Building upon your existing habits might be the key to creating positive new ones — especially when it comes to strength training.
Most athletes know that strength training is extremely important in helping to prevent injuries, maintain muscle tissue, improve bone health, and increase strength for better athletic performance. The problem for many of us is finding the time to do it. How do we fit in strength training sessions on top of our jam-packed schedule? The answer could lie in habit stacking.
Coined by S.J. Scott, the bestselling author of Habit Stacking: 97 Small Life Changes That Take Five Minutes or Less, habit stacking is the simple concept of adding new habits on top of existing ones. I’ve found this to be amazingly simple and effective, especially when it comes to strength training.

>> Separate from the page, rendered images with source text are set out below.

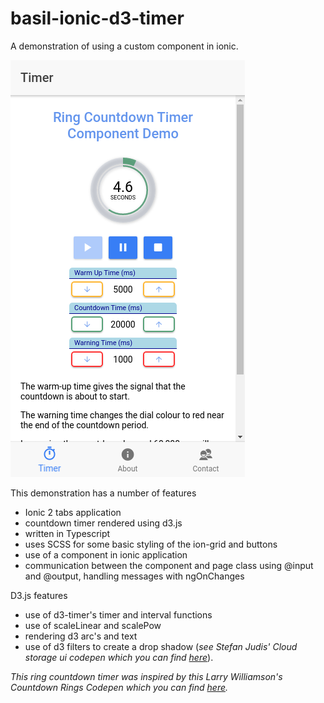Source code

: # basil-ionic-d3-timer
A demonstration of using a custom component in ionic.

![alt text](https://github.com/bas-innovations/basil-ionic-d3-timer/raw/master/src/assets/markdown-here/d3-timer-screenshot-countdown.png "Timer screenshot in countdown phase")

This demonstration has a number of features

* Ionic 2 tabs application
* countdown timer rendered using d3.js
* written in Typescript
* uses SCSS for some basic styling of the ion-grid and buttons
* use of a component in ionic application
* communication between the component and page class using @input and @output, handling messages with ngOnChanges

D3.js features
* use of d3-timer's timer and interval functions
* use of scaleLinear and scalePow
* rendering d3 arc's and text
* use of d3 filters to create a drop shadow (_see Stefan Judis' Cloud storage ui codepen which you can find [here](http://codepen.io/stefanjudis/pen/jawGn)_).

_This ring countdown timer was inspired by this Larry Williamson's Countdown Rings Codepen which you can find [here](https://codepen.io/lawrencealan/pen/cdwhm)._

Habit Stacking and Micro Workouts
Here’s a simple example of habit stacking. In order to include calf raises in my regular routine (the benefits of which include better stability and balance, reduced risk of ankle and knee injury, and better agility when running), I “stacked” them with brushing my teeth every day. So every morning I do 15 single-leg calf raises three times on each leg while I’m brushing my teeth. This ensures I get the micro workout done — and I know I’m brushing thoroughly, too!
By stacking a new habit on top of an existing one, you are, quite simply, more likely to do it. In roughly six weeks, this new “stacked” habit will become routine. The key is making habit stacking as simple as possible. Think of easy wins, like:
Doing 3 x 15 squats when you’re making the morning coffee.
Doing 3 x 10 countertop push-ups when the oatmeal is in the microwave.
Doing a set of sun salutations when your favorite show comes on.
Planking whilst your Garmin finds satellite lock!
While these micro workouts may seem trivial, they’re actually incredibly beneficial in the long run. Real fitness adaptation occurs when there’s consistency over a long period of time, which means that doing daily micro workouts will often lead to better results than the inconsistent gym visit you rarely fit in once a week.
Why Habit Stacking Works
The reason habit stacking works so well is that your current habits are already built into your brain. You have patterns and behaviors that have been strengthened over the years through consistent repetition. So, by linking your new habits to a behavioral pathway that’s already built into your brain, you’re more likely to stick with the new behavior.
Habit expert James Clear offers a straightforward habit stacking formula in his New York Times bestselling book, Atomic Habits, that’s worth keeping in mind:
After/Before [CURRENT HABIT], I will [NEW HABIT].
Use this formula to piggyback off of your current positive habits. Examples include:
Before I go for my daily ride, I will do a few quick glute strengthening exercises OR After I put on my cycling kit, I will do a few quick glute strengthening exercises.
After I get back from my daily run, I will do 5 minutes of core work OR Before I take off my running shoes, I will do 5 minutes of core work.
Once you have mastered this basic structure, you can begin to create larger stacks by chaining small habits together. This allows you to take advantage of the natural momentum that comes from one behavior leading to the next, ensuring you get your strength training done every week — or even every day.
Of course, habit stacking isn’t just useful for strength training. It’s a wonderfully simple way to incorporate new, positive behaviors into your life — whether that’s cooking more, taking a bit of time to meditate, or adding in that much-needed mobility work. So, what new patterns do you want to develop? How will you stack those with your existing, positive habits?